> _Work item_: Starting with the first line and ending with the last, transcribe the data exactly.
Material shown Start Marker
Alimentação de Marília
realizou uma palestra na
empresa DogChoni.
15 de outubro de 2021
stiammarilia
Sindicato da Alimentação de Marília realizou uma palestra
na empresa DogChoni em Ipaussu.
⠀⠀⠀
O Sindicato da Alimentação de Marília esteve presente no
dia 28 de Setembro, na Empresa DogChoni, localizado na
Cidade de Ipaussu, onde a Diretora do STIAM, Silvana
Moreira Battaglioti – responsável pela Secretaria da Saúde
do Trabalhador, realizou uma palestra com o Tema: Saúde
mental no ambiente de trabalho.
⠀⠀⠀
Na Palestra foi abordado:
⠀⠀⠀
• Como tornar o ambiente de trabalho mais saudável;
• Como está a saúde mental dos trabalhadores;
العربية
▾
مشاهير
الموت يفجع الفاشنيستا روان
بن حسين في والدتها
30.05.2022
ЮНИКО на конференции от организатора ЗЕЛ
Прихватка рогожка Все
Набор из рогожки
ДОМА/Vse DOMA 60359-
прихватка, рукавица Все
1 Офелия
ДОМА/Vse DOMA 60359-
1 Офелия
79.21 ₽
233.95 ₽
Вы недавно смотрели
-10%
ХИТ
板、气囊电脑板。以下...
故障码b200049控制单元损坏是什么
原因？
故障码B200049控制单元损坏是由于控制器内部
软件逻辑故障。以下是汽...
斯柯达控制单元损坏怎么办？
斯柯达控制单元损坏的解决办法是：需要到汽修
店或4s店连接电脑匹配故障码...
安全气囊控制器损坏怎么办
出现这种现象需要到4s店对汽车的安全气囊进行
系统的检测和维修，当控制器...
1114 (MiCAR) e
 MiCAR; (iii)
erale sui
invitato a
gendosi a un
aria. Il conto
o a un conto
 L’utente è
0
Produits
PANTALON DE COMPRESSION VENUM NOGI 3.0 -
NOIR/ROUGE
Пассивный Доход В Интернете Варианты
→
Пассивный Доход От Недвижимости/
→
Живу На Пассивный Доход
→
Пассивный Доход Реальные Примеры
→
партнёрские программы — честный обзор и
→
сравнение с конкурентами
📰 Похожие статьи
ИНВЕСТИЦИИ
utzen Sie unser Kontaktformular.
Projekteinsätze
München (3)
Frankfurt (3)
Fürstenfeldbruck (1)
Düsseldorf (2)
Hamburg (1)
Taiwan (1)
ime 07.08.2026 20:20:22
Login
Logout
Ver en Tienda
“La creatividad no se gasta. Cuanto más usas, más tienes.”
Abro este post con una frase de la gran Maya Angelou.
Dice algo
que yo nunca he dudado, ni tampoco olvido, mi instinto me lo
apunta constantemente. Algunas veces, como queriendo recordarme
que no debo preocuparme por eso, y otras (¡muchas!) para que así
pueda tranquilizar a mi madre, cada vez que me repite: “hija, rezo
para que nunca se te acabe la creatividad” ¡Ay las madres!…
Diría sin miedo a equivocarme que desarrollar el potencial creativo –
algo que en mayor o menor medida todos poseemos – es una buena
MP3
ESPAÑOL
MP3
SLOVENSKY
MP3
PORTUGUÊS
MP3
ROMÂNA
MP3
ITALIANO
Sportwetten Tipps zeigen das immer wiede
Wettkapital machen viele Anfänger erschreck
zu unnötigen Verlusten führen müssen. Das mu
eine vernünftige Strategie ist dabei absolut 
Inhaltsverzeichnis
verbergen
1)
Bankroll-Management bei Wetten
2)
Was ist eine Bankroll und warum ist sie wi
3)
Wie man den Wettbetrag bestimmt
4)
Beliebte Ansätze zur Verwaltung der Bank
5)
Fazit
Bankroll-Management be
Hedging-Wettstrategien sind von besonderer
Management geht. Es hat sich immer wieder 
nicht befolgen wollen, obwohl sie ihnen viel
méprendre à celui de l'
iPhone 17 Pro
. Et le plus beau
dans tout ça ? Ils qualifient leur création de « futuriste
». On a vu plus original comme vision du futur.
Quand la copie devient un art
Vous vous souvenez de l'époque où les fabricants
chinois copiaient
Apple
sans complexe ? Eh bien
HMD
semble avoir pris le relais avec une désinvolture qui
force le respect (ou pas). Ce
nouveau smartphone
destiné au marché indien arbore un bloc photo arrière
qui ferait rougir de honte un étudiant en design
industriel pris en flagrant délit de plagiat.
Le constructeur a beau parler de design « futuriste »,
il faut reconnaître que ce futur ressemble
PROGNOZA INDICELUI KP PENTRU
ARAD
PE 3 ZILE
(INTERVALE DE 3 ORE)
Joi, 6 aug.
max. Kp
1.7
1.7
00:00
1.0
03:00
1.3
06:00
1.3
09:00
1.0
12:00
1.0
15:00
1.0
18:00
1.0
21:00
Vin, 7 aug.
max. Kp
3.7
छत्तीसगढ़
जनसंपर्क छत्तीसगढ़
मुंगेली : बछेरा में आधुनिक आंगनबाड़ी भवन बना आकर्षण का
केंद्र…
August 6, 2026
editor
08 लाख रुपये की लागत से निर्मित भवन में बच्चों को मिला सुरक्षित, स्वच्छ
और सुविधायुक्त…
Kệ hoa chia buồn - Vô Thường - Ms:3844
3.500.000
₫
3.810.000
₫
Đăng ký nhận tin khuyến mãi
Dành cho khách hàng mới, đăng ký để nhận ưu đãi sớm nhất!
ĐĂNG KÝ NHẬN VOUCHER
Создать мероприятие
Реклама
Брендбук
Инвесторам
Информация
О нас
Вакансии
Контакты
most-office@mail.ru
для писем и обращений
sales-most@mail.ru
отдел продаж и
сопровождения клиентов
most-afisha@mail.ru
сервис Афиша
Material shown End Marker
> _Reply_:
Alimentação de Marília
realizou uma palestra na
empresa DogChoni.
15 de outubro de 2021
stiammarilia
Sindicato da Alimentação de Marília realizou uma palestra
na empresa DogChoni em Ipaussu.
⠀⠀⠀
O Sindicato da Alimentação de Marília esteve presente no
dia 28 de Setembro, na Empresa DogChoni, localizado na
Cidade de Ipaussu, onde a Diretora do STIAM, Silvana
Moreira Battaglioti – responsável pela Secretaria da Saúde
do Trabalhador, realizou uma palestra com o Tema: Saúde
mental no ambiente de trabalho.
⠀⠀⠀
Na Palestra foi abordado:
⠀⠀⠀
• Como tornar o ambiente de trabalho mais saudável;
• Como está a saúde mental dos trabalhadores;
العربية
▾
مشاهير
الموت يفجع الفاشنيستا روان
بن حسين في والدتها
30.05.2022
ЮНИКО на конференции от организатора ЗЕЛ
Прихватка рогожка Все
Набор из рогожки
ДОМА/Vse DOMA 60359-
прихватка, рукавица Все
1 Офелия
ДОМА/Vse DOMA 60359-
1 Офелия
79.21 ₽
233.95 ₽
Вы недавно смотрели
-10%
ХИТ
板、气囊电脑板。以下...
故障码b200049控制单元损坏是什么
原因？
故障码B200049控制单元损坏是由于控制器内部
软件逻辑故障。以下是汽...
斯柯达控制单元损坏怎么办？
斯柯达控制单元损坏的解决办法是：需要到汽修
店或4s店连接电脑匹配故障码...
安全气囊控制器损坏怎么办
出现这种现象需要到4s店对汽车的安全气囊进行
系统的检测和维修，当控制器...
1114 (MiCAR) e
 MiCAR; (iii)
erale sui
invitato a
gendosi a un
aria. Il conto
o a un conto
 L’utente è
0
Produits
PANTALON DE COMPRESSION VENUM NOGI 3.0 -
NOIR/ROUGE
Пассивный Доход В Интернете Варианты
→
Пассивный Доход От Недвижимости/
→
Живу На Пассивный Доход
→
Пассивный Доход Реальные Примеры
→
партнёрские программы — честный обзор и
→
сравнение с конкурентами
📰 Похожие статьи
ИНВЕСТИЦИИ
utzen Sie unser Kontaktformular.
Projekteinsätze
München (3)
Frankfurt (3)
Fürstenfeldbruck (1)
Düsseldorf (2)
Hamburg (1)
Taiwan (1)
ime 07.08.2026 20:20:22
Login
Logout
Ver en Tienda
“La creatividad no se gasta. Cuanto más usas, más tienes.”
Abro este post con una frase de la gran Maya Angelou.
Dice algo
que yo nunca he dudado, ni tampoco olvido, mi instinto me lo
apunta constantemente. Algunas veces, como queriendo recordarme
que no debo preocuparme por eso, y otras (¡muchas!) para que así
pueda tranquilizar a mi madre, cada vez que me repite: “hija, rezo
para que nunca se te acabe la creatividad” ¡Ay las madres!…
Diría sin miedo a equivocarme que desarrollar el potencial creativo –
algo que en mayor o menor medida todos poseemos – es una buena
MP3
ESPAÑOL
MP3
SLOVENSKY
MP3
PORTUGUÊS
MP3
ROMÂNA
MP3
ITALIANO
Sportwetten Tipps zeigen das immer wiede
Wettkapital machen viele Anfänger erschreck
zu unnötigen Verlusten führen müssen. Das mu
eine vernünftige Strategie ist dabei absolut 
Inhaltsverzeichnis
verbergen
1)
Bankroll-Management bei Wetten
2)
Was ist eine Bankroll und warum ist sie wi
3)
Wie man den Wettbetrag bestimmt
4)
Beliebte Ansätze zur Verwaltung der Bank
5)
Fazit
Bankroll-Management be
Hedging-Wettstrategien sind von besonderer
Management geht. Es hat sich immer wieder 
nicht befolgen wollen, obwohl sie ihnen viel
méprendre à celui de l'
iPhone 17 Pro
. Et le plus beau
dans tout ça ? Ils qualifient leur création de « futuriste
». On a vu plus original comme vision du futur.
Quand la copie devient un art
Vous vous souvenez de l'époque où les fabricants
chinois copiaient
Apple
sans complexe ? Eh bien
HMD
semble avoir pris le relais avec une désinvolture qui
force le respect (ou pas). Ce
nouveau smartphone
destiné au marché indien arbore un bloc photo arrière
qui ferait rougir de honte un étudiant en design
industriel pris en flagrant délit de plagiat.
Le constructeur a beau parler de design « futuriste »,
il faut reconnaître que ce futur ressemble
PROGNOZA INDICELUI KP PENTRU
ARAD
PE 3 ZILE
(INTERVALE DE 3 ORE)
Joi, 6 aug.
max. Kp
1.7
1.7
00:00
1.0
03:00
1.3
06:00
1.3
09:00
1.0
12:00
1.0
15:00
1.0
18:00
1.0
21:00
Vin, 7 aug.
max. Kp
3.7
छत्तीसगढ़
जनसंपर्क छत्तीसगढ़
मुंगेली : बछेरा में आधुनिक आंगनबाड़ी भवन बना आकर्षण का
केंद्र…
August 6, 2026
editor
08 लाख रुपये की लागत से निर्मित भवन में बच्चों को मिला सुरक्षित, स्वच्छ
और सुविधायुक्त…
Kệ hoa chia buồn - Vô Thường - Ms:3844
3.500.000
₫
3.810.000
₫
Đăng ký nhận tin khuyến mãi
Dành cho khách hàng mới, đăng ký để nhận ưu đãi sớm nhất!
ĐĂNG KÝ NHẬN VOUCHER
Создать мероприятие
Реклама
Брендбук
Инвесторам
Информация
О нас
Вакансии
Контакты
most-office@mail.ru
для писем и обращений
sales-most@mail.ru
отдел продаж и
сопровождения клиентов
most-afisha@mail.ru
сервис Афиша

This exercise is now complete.